Return the whole listing exactly, omitting the pictures.

● **Data excerpts**:
+ + + +
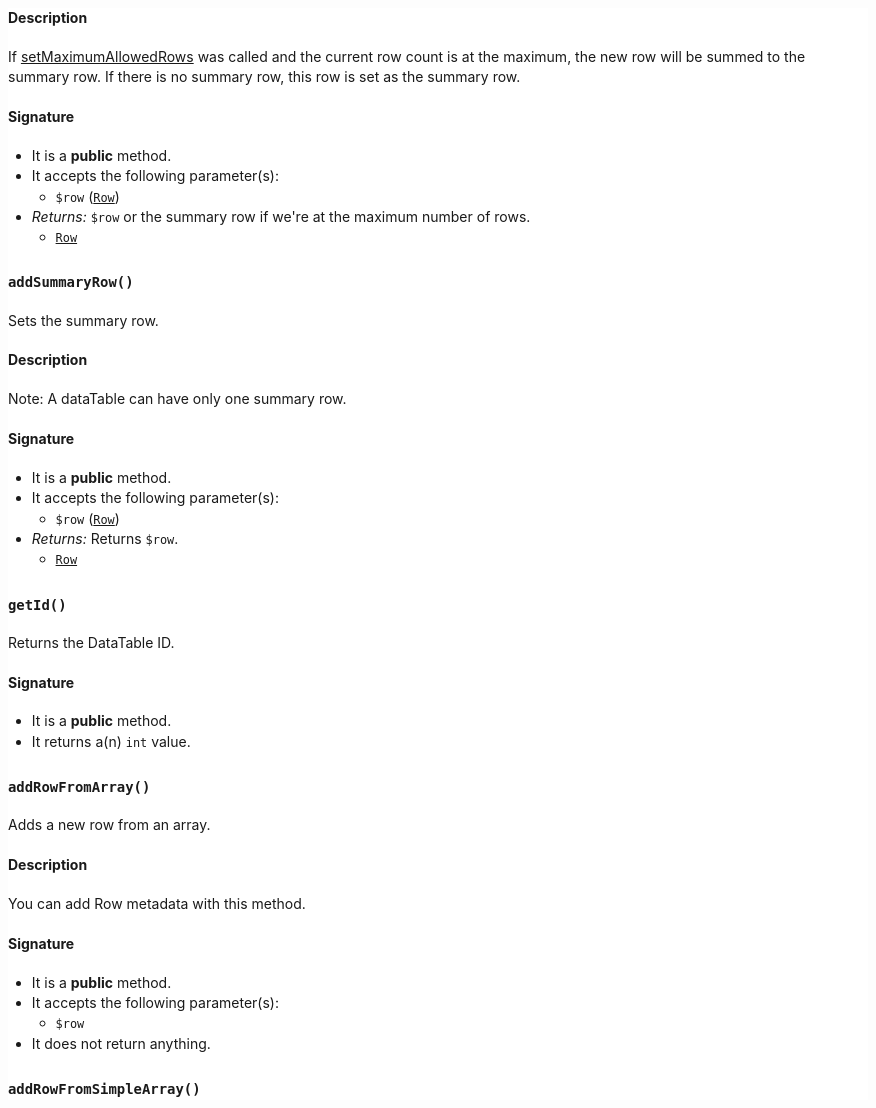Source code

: #### Description

If [setMaximumAllowedRows](#setMaximumAllowedRows) was called and the current row count is 
at the maximum, the new row will be summed to the summary row. If there is no summary row,
this row is set as the summary row.

#### Signature

- It is a **public** method.
- It accepts the following parameter(s):
    - `$row` ([`Row`](../Piwik/DataTable/Row.md))
- _Returns:_ `$row` or the summary row if we&#039;re at the maximum number of rows.
    - [`Row`](../Piwik/DataTable/Row.md)

### `addSummaryRow()` <a name="addSummaryRow"></a>

Sets the summary row.

#### Description

Note: A dataTable can have only one summary row.

#### Signature

- It is a **public** method.
- It accepts the following parameter(s):
    - `$row` ([`Row`](../Piwik/DataTable/Row.md))
- _Returns:_ Returns `$row`.
    - [`Row`](../Piwik/DataTable/Row.md)

### `getId()` <a name="getId"></a>

Returns the DataTable ID.

#### Signature

- It is a **public** method.
- It returns a(n) `int` value.

### `addRowFromArray()` <a name="addRowFromArray"></a>

Adds a new row from an array.

#### Description

You can add Row metadata with this method.

#### Signature

- It is a **public** method.
- It accepts the following parameter(s):
    - `$row`
- It does not return anything.

### `addRowFromSimpleArray()` <a name="addRowFromSimpleArray"></a>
+ + + +
● **Answer to this task**:
Source code

: #### Description

If [setMaximumAllowedRows](#setMaximumAllowedRows) was called and the current row count is 
at the maximum, the new row will be summed to the summary row. If there is no summary row,
this row is set as the summary row.

#### Signature

- It is a **public** method.
- It accepts the following parameter(s):
    - `$row` ([`Row`](../Piwik/DataTable/Row.md))
- _Returns:_ `$row` or the summary row if we&#039;re at the maximum number of rows.
    - [`Row`](../Piwik/DataTable/Row.md)

### `addSummaryRow()` <a name="addSummaryRow"></a>

Sets the summary row.

#### Description

Note: A dataTable can have only one summary row.

#### Signature

- It is a **public** method.
- It accepts the following parameter(s):
    - `$row` ([`Row`](../Piwik/DataTable/Row.md))
- _Returns:_ Returns `$row`.
    - [`Row`](../Piwik/DataTable/Row.md)

### `getId()` <a name="getId"></a>

Returns the DataTable ID.

#### Signature

- It is a **public** method.
- It returns a(n) `int` value.

### `addRowFromArray()` <a name="addRowFromArray"></a>

Adds a new row from an array.

#### Description

You can add Row metadata with this method.

#### Signature

- It is a **public** method.
- It accepts the following parameter(s):
    - `$row`
- It does not return anything.

### `addRowFromSimpleArray()` <a name="addRowFromSimpleArray"></a>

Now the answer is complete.